En cohérence avec ces orientations, l’AFD ne finance pas l’achat, la promotion ou la multiplication de semences génétiquement modifiées. Elle ne soutient pas de projets ayant pour finalité ou conséquence la déforestation de forêts primaires, l’accaparement des terres incompatible avec un développement local équitable ou la privation des ressources naturelles des populations autochtones.

 

– Éducation et formation

L’éducation, notamment des filles, est un droit humain fondamental au cœur des processus de développement. Une éducation et une formation de qualité sont des facteurs puissants de transformation sociale et contribuent à la réduction des inégalités sociales et territoriales, à un développement économique durable, à l’épanouissement des personnes, à l’exercice de la citoyenneté et à la promotion de la démocratie et de l’État de droit. L’éducation est aussi un outil de sensibilisation, de prévention et de formation aux droits humains, aux enjeux de développement durable et aux enjeux transversaux et sociétaux tels que la santé, l’environnement ou la lutte contre toutes les formes de discriminations.

Une des caractéristiques des pays bénéficiaires de la politique de développement est la jeunesse de leur population. Encore plus pour ces pays, les jeunes représentent l’avenir et doivent pouvoir bénéficier d’investissements forts à tous les niveaux pour permettre leur inclusion sociale, économique et politique. C’est pourquoi la France fait de l’éducation et de la formation accessibles à tous sans aucune discrimination une des priorités de sa politique de développement et de solidarité internationale. Dans ce cadre, un effort particulier dans le domaine de la formation professionnelle initiale et continue dans les pays concernés aura un effet de levier sur la création d’emplois, mais aussi sur la capacité de ces pays à s’adapter au contexte de mondialisation des échanges et de multiplication des crises économiques, sanitaires et climatiques.

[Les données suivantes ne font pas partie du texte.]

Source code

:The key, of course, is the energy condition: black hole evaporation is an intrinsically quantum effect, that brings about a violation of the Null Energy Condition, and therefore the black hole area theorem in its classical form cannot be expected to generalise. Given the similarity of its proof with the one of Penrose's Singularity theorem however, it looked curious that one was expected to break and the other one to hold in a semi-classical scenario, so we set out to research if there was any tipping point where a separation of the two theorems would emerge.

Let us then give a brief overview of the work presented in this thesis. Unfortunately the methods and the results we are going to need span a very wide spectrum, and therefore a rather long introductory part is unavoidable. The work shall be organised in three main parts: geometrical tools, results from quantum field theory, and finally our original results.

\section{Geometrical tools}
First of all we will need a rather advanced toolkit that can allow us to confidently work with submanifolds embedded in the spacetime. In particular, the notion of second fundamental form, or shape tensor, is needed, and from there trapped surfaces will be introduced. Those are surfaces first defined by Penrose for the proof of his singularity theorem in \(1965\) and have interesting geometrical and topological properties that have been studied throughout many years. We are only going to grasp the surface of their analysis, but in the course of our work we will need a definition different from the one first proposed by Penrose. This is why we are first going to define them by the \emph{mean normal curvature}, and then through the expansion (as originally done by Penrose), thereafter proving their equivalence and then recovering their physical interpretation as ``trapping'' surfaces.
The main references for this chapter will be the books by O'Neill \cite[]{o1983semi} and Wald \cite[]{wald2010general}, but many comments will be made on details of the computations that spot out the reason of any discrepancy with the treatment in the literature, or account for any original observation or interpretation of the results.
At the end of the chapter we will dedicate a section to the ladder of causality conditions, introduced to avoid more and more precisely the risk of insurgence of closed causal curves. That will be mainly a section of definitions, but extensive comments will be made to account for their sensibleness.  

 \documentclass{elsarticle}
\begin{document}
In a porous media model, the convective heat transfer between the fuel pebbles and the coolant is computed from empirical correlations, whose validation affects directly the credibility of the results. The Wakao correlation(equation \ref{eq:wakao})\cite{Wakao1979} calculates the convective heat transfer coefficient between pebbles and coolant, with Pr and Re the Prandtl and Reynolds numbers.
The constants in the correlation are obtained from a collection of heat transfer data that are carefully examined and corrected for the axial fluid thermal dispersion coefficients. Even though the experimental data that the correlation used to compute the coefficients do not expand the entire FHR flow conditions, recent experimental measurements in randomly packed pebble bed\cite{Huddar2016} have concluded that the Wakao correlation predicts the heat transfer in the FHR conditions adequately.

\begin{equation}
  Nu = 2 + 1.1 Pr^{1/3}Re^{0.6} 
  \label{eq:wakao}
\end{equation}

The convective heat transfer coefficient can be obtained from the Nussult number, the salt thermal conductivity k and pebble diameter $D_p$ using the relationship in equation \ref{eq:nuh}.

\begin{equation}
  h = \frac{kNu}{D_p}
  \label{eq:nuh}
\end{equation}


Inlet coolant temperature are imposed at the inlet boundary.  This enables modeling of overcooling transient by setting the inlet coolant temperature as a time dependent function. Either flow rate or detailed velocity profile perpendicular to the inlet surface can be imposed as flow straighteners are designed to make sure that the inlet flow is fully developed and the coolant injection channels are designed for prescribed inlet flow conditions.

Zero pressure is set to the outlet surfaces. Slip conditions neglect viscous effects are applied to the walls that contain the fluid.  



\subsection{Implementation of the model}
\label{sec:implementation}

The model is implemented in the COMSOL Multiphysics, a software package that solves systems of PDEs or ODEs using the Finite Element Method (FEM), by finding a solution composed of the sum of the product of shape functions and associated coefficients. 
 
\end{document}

La politique française d’aide au développement et de solidarité internationale doit aider à la mise en œuvre de politiques d’éducation et de formation efficaces, à même de garantir l’acquisition des connaissances et la maîtrise des compétences nécessaires au développement autonome des populations et à leur pleine insertion économique, sociale et citoyenne dans la société. À ce titre, l’accès et le maintien des filles à l’école représentent un facteur fondamental de développement. Cette politique doit aussi contribuer aux objectifs de l’Éducation pour tous, en priorisant le soutien à l’éducation de base incluant les premiers niveaux du secondaire, l’importance du continuum éducatif de la petite enfance à la formation tout au long de la vie, le rôle primordial des équipes pédagogiques dans la dispense d’une éducation de qualité, notamment pour les populations marginalisées ou vulnérables. La France contribue également à ces objectifs à travers sa politique d’accueil et de formation d’étudiants étrangers sur son territoire. La politique de promotion et de soutien de la langue française est également un vecteur de la politique de développement.

– Secteur privé et responsabilité sociétale

Le secteur privé contribue à la création de richesses, d’emplois, de revenus, de services et de biens. La politique de développement et de solidarité internationale encourage l’action des entreprises, en particulier les PME‑PMI et les entreprises de taille intermédiaire. Le développement des PME, l’accroissement des flux d’investissement et le renforcement des cadres réglementaires nécessaires, tant pour encourager que pour encadrer le développement de l’entreprenariat privé, représentent autant d’enjeux majeurs. La politique de développement et de solidarité internationale favorise les conditions d’une croissance riche en emplois, inclusive et durable.